WHO has called on all countries to report high-quality data on AMR and antimicrobial use to GLASS by 2030. Experts stress this will require concerted action to improve data quality, expand geographic coverage, and foster greater sharing of surveillance findings between nations and regions. Only with comprehensive data can the world assess progress accurately and adjust strategies as needed.
The report’s digital companion—the GLASS dashboard—offers expanded content including global and regional summaries, country profiles based on unadjusted surveillance coverage and AMR data, and detailed information on antimicrobial use. These tools are expected to help decision-makers visualise trends quickly and identify problem areas with greater precision.
What underpins this mounting crisis? Researchers point to several interconnected factors: overuse and misuse of antibiotics in human medicine; widespread use of antibiotics in agriculture; poor infection prevention and control; inadequate sanitation; and gaps in public awareness about when antibiotics are truly needed.
A significant barrier is the lack of rapid diagnostic tools at the point of care. When clinicians cannot quickly distinguish between bacterial and viral infections or identify the resistance profile of a pathogen, they often prescribe broad-spectrum antibiotics as a precautionary measure. This practice gives resistant bacteria more opportunities to thrive.
Experts argue that innovation must play an integral role in reversing current trends.
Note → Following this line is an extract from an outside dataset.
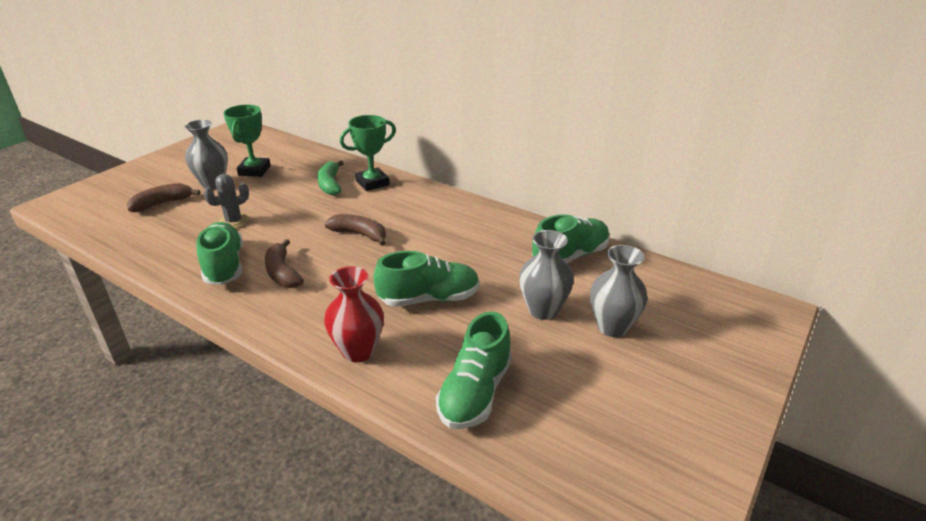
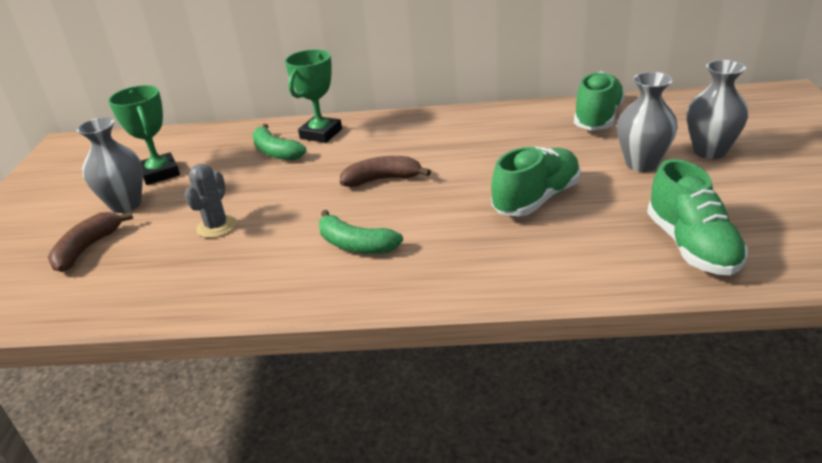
camera: 30 degrees left, 0 degrees up
green shoe [197,222,243,285] -> none
brown banana [265,239,304,288] -> green banana [319,210,403,254]
red vase [324,266,384,362] -> none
Next-generation antibiotics are urgently needed—yet few are under development due to scientific challenges and limited commercial incentives. Rapid molecular tests capable of identifying resistant pathogens at the bedside could transform clinical decision-making but remain out of reach for most healthcare facilities.
Vaccines also offer hope. By preventing bacterial infections outright, they reduce the need for antibiotics and help slow the emergence of resistance. The success of pneumococcal vaccines in reducing invasive disease caused by Streptococcus pneumoniae is a case in point.
Ultimately, the fight against antibiotic resistance demands coordinated action at every level—from global institutions down to local clinics. Strengthening laboratory systems so that every country can generate reliable surveillance data is fundamental. Scaling up interventions designed to combat AMR—such as infection prevention programmes, antimicrobial stewardship initiatives, and public education campaigns—will be essential.
Healthcare workers need training in appropriate prescribing practices; patients must be empowered with accurate information; policymakers must support research into new diagnostics and treatments; manufacturers should ensure quality-assured medicines reach all who need them.
While progress has been made in building surveillance capacity globally, much work remains ahead. The stakes could hardly be higher—without effective antibiotics, routine surgeries become risky; cancer chemotherapy carries greater dangers; even minor injuries could turn deadly.
It is a sobering prospect but not an inevitable one. With determination and cooperation across sectors—human health, animal health, environment—the world can slow or even reverse the tide of antibiotic resistance. Doing so will require both immediate actions—using antibiotics prudently—and long-term investments in research, infrastructure, and education.
The WHO’s latest report is both a warning and a call to action. Antibiotic resistance is outpacing advances in medicine today but need not dictate tomorrow’s outcomes.
By strengthening systems to prevent, diagnose and treat infections—and by innovating to bring new antibiotics and diagnostics to market—the international community can protect families everywhere from the growing threat of untreatable infection.